• [Your goal]
Your copy should start at the line with "- planned liver" and end at the line with "Hematoxylin and eosin (H&E) stained" in the data below. Transcribe only those lines, exactly, pictures excluded.

Saved data entries
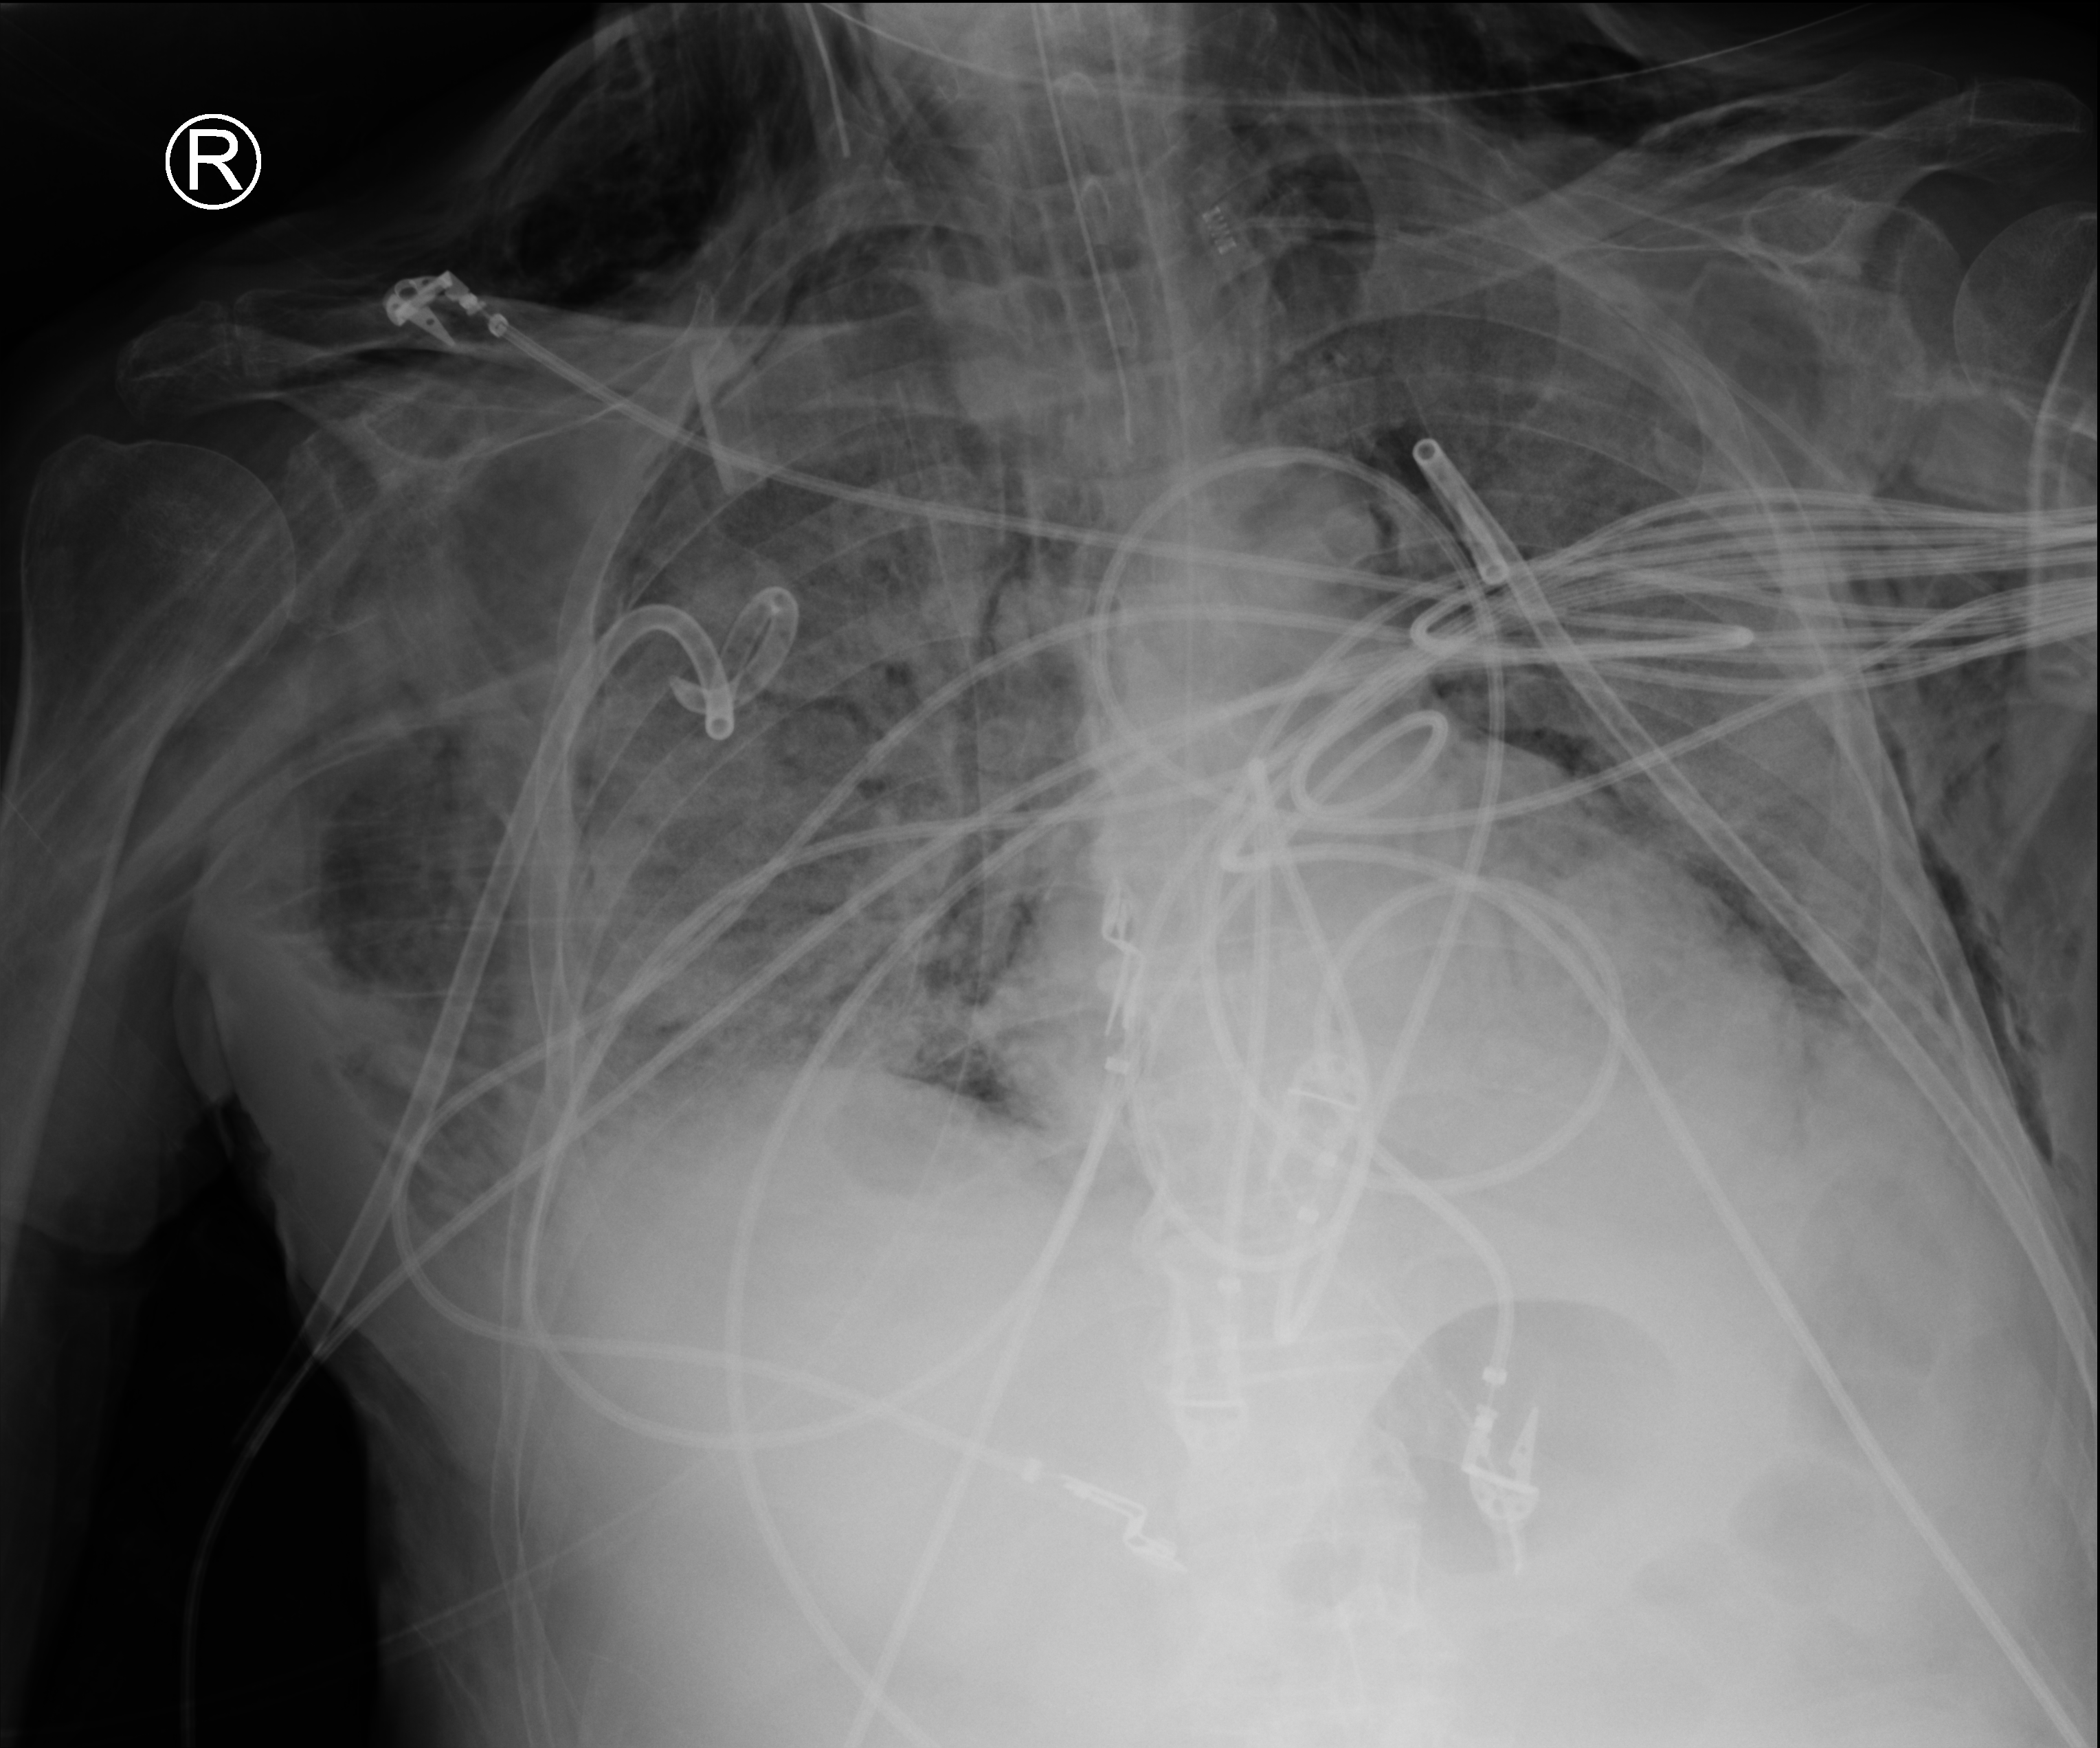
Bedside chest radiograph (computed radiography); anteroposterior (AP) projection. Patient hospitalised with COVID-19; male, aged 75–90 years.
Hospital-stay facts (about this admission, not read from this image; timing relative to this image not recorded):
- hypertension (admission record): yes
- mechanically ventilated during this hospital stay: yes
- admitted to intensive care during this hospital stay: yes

* * *

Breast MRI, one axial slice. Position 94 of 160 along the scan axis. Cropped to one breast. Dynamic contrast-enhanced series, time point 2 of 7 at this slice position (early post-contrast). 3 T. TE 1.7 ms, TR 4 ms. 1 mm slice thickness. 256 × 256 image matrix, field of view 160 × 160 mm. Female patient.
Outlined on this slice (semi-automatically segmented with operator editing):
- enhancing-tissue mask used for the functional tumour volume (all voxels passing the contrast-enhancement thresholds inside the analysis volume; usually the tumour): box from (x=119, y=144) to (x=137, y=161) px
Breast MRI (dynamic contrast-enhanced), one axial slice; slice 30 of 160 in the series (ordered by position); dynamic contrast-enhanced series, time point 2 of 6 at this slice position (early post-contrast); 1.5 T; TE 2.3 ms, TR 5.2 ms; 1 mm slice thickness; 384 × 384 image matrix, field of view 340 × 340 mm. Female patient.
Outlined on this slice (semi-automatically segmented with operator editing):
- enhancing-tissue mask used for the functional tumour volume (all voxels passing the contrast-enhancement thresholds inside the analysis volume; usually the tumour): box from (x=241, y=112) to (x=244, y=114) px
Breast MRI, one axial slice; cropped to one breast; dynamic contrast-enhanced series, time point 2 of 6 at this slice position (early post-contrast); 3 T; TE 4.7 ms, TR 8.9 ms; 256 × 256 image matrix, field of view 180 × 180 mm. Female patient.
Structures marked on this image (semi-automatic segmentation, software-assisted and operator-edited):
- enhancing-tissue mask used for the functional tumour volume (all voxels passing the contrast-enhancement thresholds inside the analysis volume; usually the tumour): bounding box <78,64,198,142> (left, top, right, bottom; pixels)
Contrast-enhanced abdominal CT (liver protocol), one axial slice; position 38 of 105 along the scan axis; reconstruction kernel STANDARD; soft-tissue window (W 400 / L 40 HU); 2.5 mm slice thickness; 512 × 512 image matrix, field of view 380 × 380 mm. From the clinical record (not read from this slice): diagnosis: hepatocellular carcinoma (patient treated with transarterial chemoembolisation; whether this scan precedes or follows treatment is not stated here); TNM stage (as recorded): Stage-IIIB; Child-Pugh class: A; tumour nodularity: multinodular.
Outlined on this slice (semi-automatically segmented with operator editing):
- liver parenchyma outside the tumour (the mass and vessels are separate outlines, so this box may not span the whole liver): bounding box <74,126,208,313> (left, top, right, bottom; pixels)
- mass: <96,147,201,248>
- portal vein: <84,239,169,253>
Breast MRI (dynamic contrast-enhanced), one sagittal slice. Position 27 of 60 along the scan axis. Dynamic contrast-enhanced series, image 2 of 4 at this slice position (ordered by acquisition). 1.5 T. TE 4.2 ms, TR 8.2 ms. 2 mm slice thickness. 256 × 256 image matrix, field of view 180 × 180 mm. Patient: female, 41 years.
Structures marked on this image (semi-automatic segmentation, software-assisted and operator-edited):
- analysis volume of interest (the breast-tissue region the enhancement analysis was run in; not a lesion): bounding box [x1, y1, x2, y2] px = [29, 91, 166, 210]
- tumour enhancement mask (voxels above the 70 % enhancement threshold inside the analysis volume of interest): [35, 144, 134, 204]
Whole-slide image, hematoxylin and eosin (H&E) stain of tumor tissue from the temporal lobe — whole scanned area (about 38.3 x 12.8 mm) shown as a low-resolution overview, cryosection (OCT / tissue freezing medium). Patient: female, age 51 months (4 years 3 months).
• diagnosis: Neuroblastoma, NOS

* * *

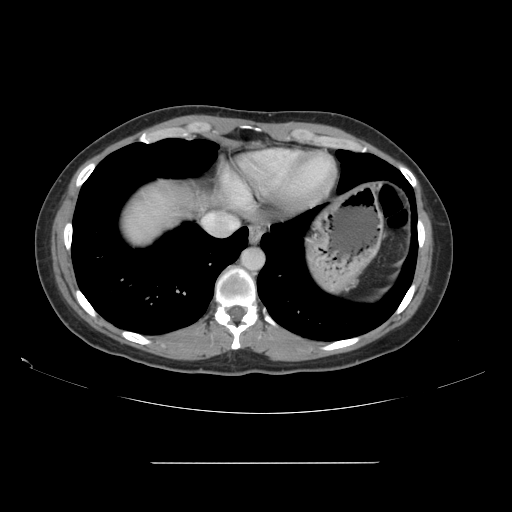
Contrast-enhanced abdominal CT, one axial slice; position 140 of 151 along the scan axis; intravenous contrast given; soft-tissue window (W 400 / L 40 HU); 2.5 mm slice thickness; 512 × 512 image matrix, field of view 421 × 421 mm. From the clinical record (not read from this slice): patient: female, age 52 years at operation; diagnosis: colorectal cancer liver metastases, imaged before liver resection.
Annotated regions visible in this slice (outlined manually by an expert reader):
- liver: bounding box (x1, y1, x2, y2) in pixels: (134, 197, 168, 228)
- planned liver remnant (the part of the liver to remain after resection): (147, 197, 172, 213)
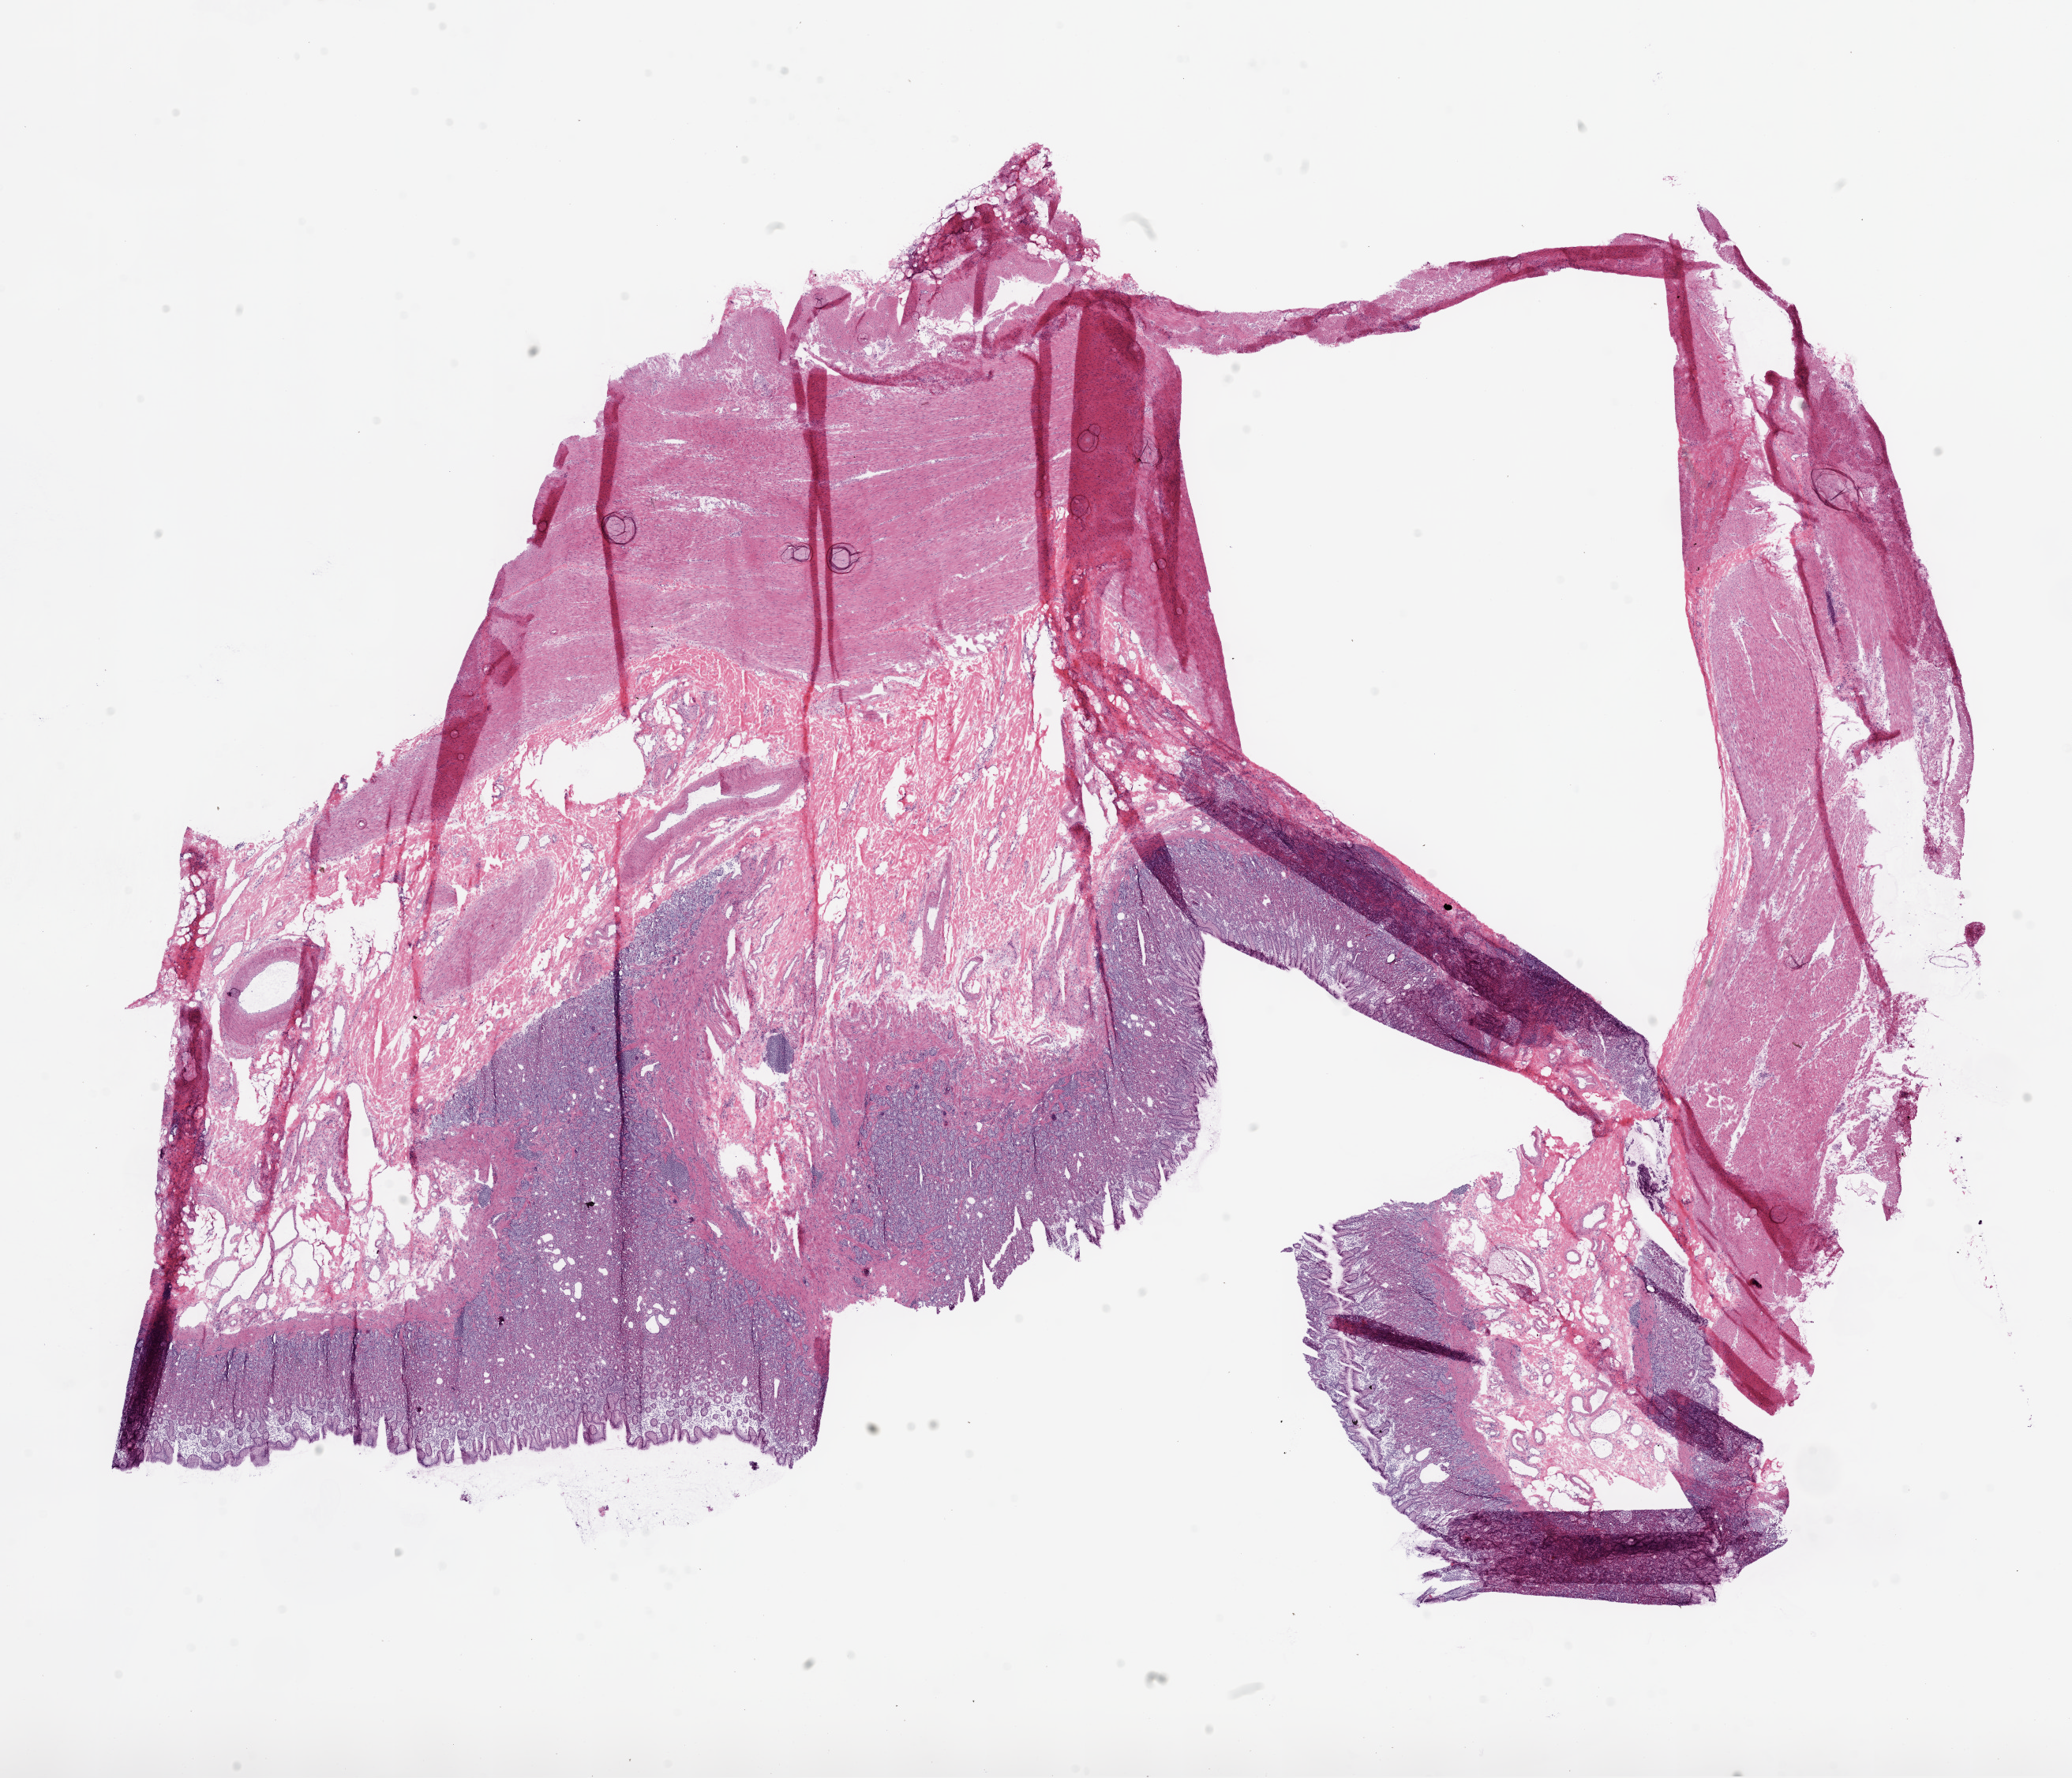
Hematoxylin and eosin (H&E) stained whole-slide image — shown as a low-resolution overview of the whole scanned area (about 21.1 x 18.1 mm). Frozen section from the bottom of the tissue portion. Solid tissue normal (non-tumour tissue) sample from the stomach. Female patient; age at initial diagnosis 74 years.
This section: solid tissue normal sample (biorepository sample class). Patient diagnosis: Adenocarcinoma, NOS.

• [Exercise result]
- planned liver remnant (the part of the liver to remain after resection): (147, 197, 172, 213)
Hematoxylin and eosin (H&E) stained whole-slide image — shown as a low-resolution overview of the whole scanned area (about 21.1 x 18.1 mm). Frozen section from the bottom of the tissue portion. Solid tissue normal (non-tumour tissue) sample from the stomach. Female patient; age at initial diagnosis 74 years.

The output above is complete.